BOSTON — Recognizing potential disease severity rather than exclusively focusing on current symptoms will be key in the future treatment of patients with inflammatory bowel diseases, according to a presentation given at the Interdisciplinary Autoimmune Summit.

Stephen B. Hanauer, MD, medical director of the digestive health center at Northwestern Medicine, said that the current indications for biologics in the treatment of moderate-to-severe IBD only consider a patient’s current disease activity and not their long-term disease severity and inflammatory complications.

“Our symptoms do not reflect the underlying disease burden,” Hanauer said. “All of us in GI see patients we scope who have bad disease and no symptoms, and conversely, we see people who have clear colons but a lot of symptoms.”

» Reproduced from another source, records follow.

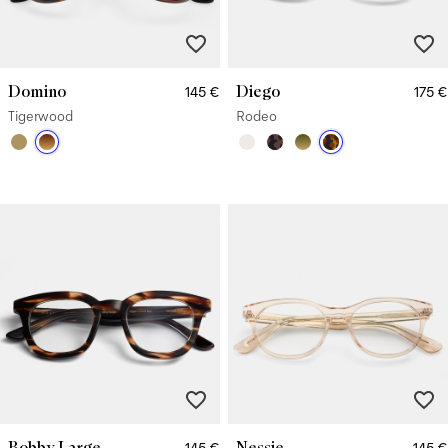
Domino
Diego
145 €
175 €
Tigerwood
Rodeo
Bobby Large
Nessie
145 €
145 €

Hanauer said current IBD indexes, such as Crohn’s Disease Activity Index (CDAI) and Mayo score, only reveal a patient’s current state, and generally steer patients toward effective biologic therapies only after they develop moderate-to-severe disease complications like strictures and fistulas. He is currently working with a team to develop a disease severity index that considers factors gastroenterologists will see in their clinics that will help them predict disease severity, including severity of lesions, relevant biomarkers, and several other factors.

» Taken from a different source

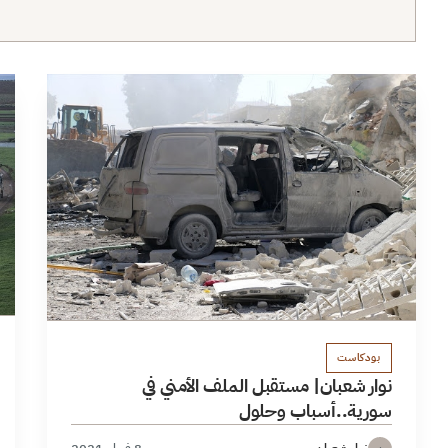
بودكاست
نوار شعبان| مستقبل الملف الأمني في
سورية..أسباب وحلول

If such a new severity index can be developed, Hanauer said patients with a prognosis for severe disease can be put on more effective therapies much closer to diagnosis, helping them avoid intestinal damage and promoting better long-term outcomes. Additionally, patients diagnosed with lower disease severity can receive treatment as activity arises without more drastic therapies.

“I think we really need to consider this in the future because it’s how we want to treat our patients from the onset,” Hanauer said. “We want to pick out the patients who are going to have the more rapid progression and insert the therapy at that point. Then, the patients with the milder prognosis of long-term disease can be spared both the costs and risk of those therapies.” – by Alex Young

Reference:

Hanauer SB. “Redefining ‘Disease Severity’ in IBD.” Presented at: Interdisciplinary Autoimmune Summit; April 27-29, 2018; Boston, Mass.

Disclosures: Hanauer reports that he is a consultant for AbbVie, Allergan, Amgen, BMS, Boehringer-Ingelheim, Celgene, Celltrion, Ferring, Gilead, Janssen, Lilly, Merck, Pfizer, Salix, Shire, Takeda, and UCB.